Arriving in Germany, a country with an unfamiliar tongue, I felt even more lost than before. With no real plans for my artist residency, I resolved to visit the forest everyday, for in the forest I’d always found belonging. Maybe it’s the extra oxygen, or how I can suddenly feel small, or maybe I knew I could just lay down and become useful as mulch.
In a daily practice I went to forest on a borrowed girl’s bike with a front basket (perfect for AV equipment and tripod) and wide, soft, lumpy seat. A strange thing happened there in the forest. I lost myself repeatedly in one particular spot, across the clearing, past the pile of gravel consisting of tiny bits of pottery, kitchen tiles, from other peoples lives. Questioning the existence of the self, pondering ‘world’ as human construct, as merely a word, I’d arrive at a fork in the trail and inevitably go a way other than the way I wanted, eventually ending up in a Bavarian suburb with no GPS or german words at my disposal. After wandering aimlessly, pushing down rising anxiety, I discovered my phone had a compass and used that and my vague sense of direction on this foreign landscape to get myself back to the forest. From there I knew I'd get home.
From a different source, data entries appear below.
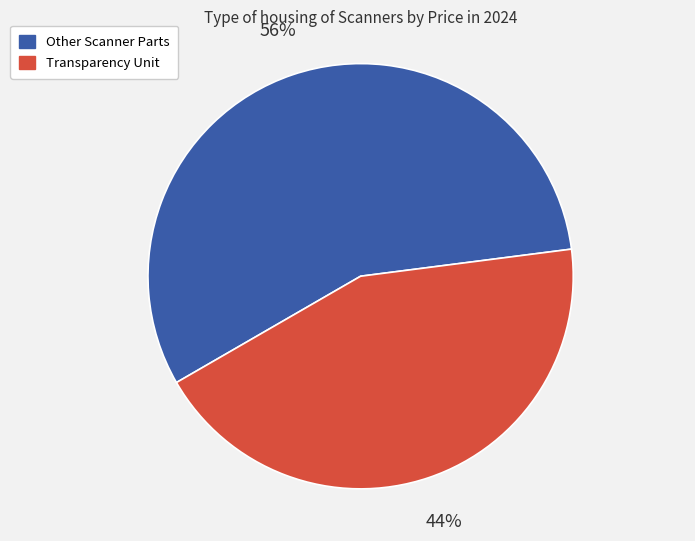

To the nearest percent, what is the average slice percentage?

50%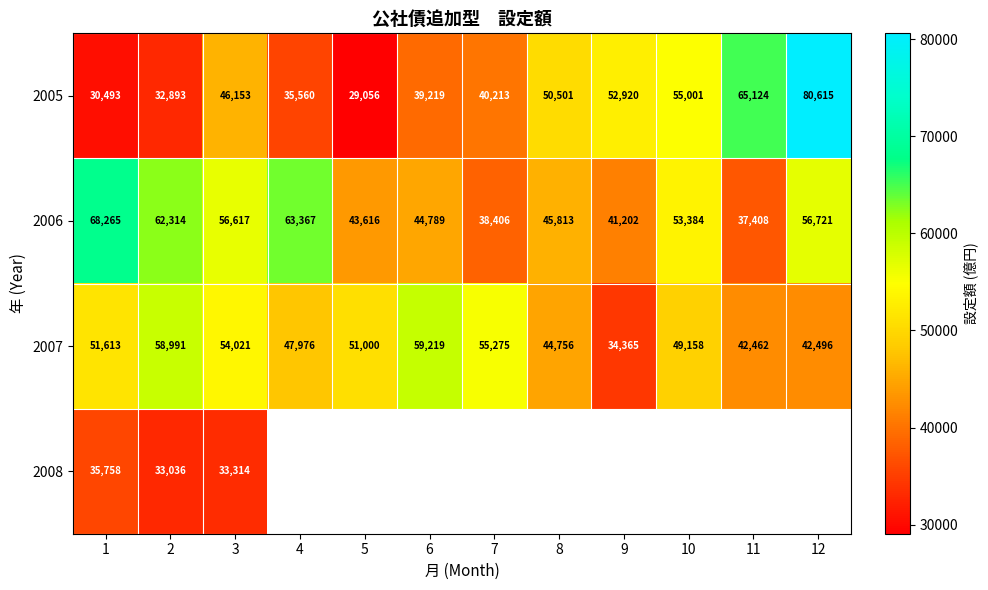

At 2, list the series in order from largest to smallest.

2006, 2007, 2008, 2005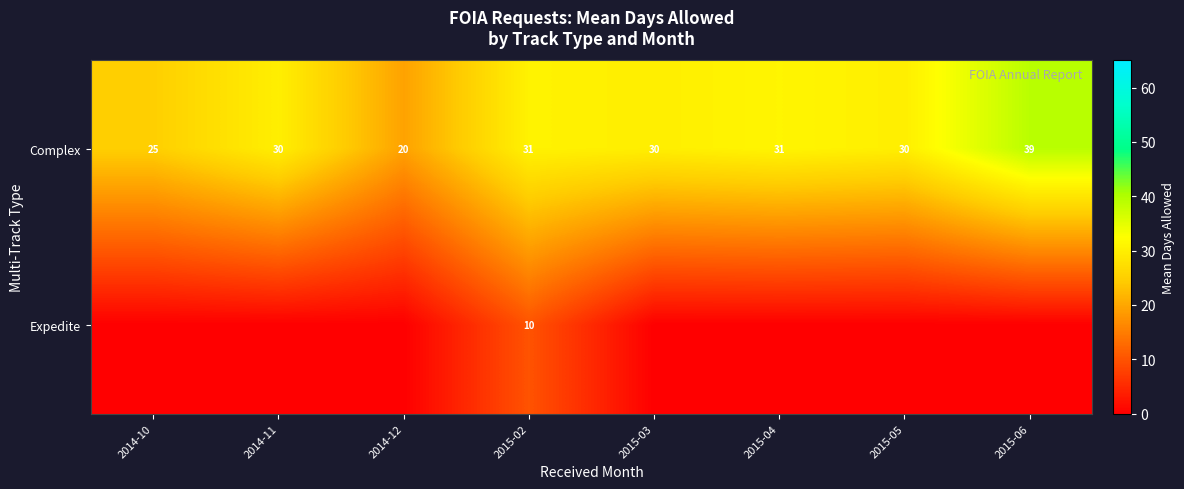

At how many categories does at least one series exceed 9?

8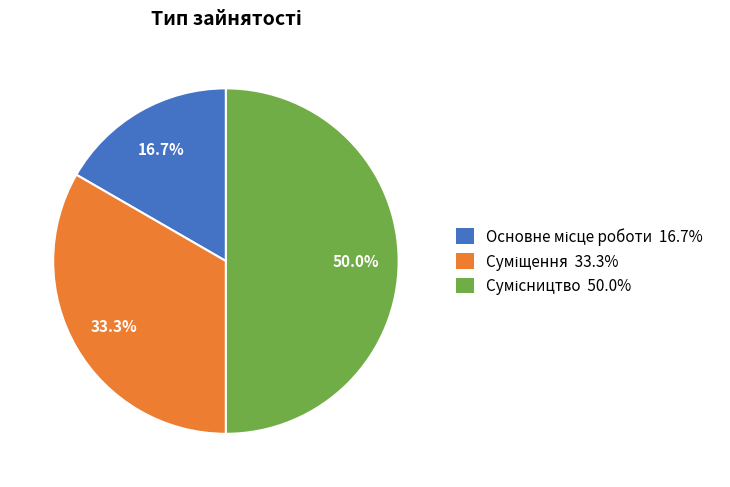

Which category has the smallest portion of the pie?

Основне місце роботи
Riding home on now familiar farm roads I decided to forgo that section of trail entirely as it ended up… not where I wanted to be. Lesson #1.
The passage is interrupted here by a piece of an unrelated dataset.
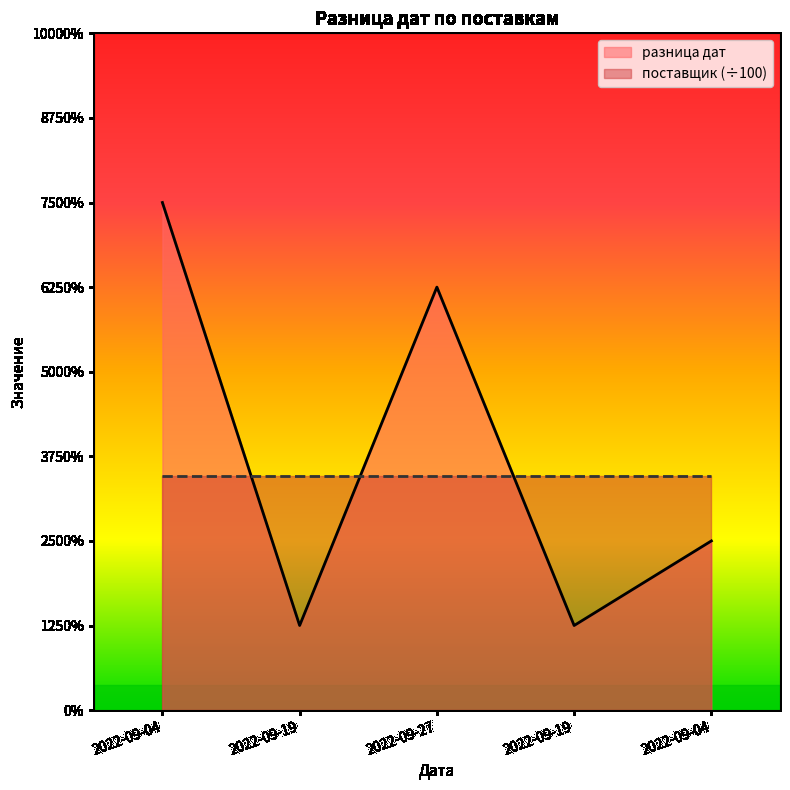

Does the chart have visible grid lines?

No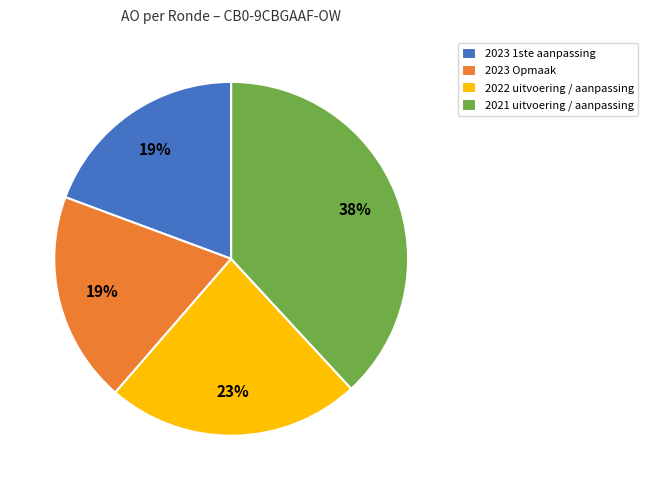

True or false: 2023 Opmaak accounts for 27% of the total.

False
“I need to set some boundaries…If there are no edges, how do I know where I am?”
“Everyday I go into the forest…. I try to stay on familiar trails, but when I think of you I get turned around and I don’t know where I am anymore…..I forget”. Lessons from the Forest Part 1.
Gradually I found my bearings, camaraderie among the other artists in residence and kind folks in the forest and in and town. Usually they would speak english for my benefit but somedays I would sit and listen and glean meaning from vocal tone, eye contact and body language. Some of my best conversations took place beyond language: a nod, a smile, a crinkling eyes or a slight tilt of the head, we met eachother.
One early afternoon the script for all four parts of Lessons from the Forest poured out of me. I’d almost given up. I was on my way to the beer garden when something made me turn around, return to the studio, to my computer Alex, and write. It all came out in one sitting, over two years ago and now as I write this it is almost finished. At the time I didn’t know the full meaning of the work and it’s been unfolding ever since. So I’ve been taking my time. Savoring the connections and the realization that despite my marital status, or my procreative choices, in looking to nature for lessons on survival and resilience I’ve learned that I am part of an ever expanding, poly-lingual, multi-species community, and I am not alone.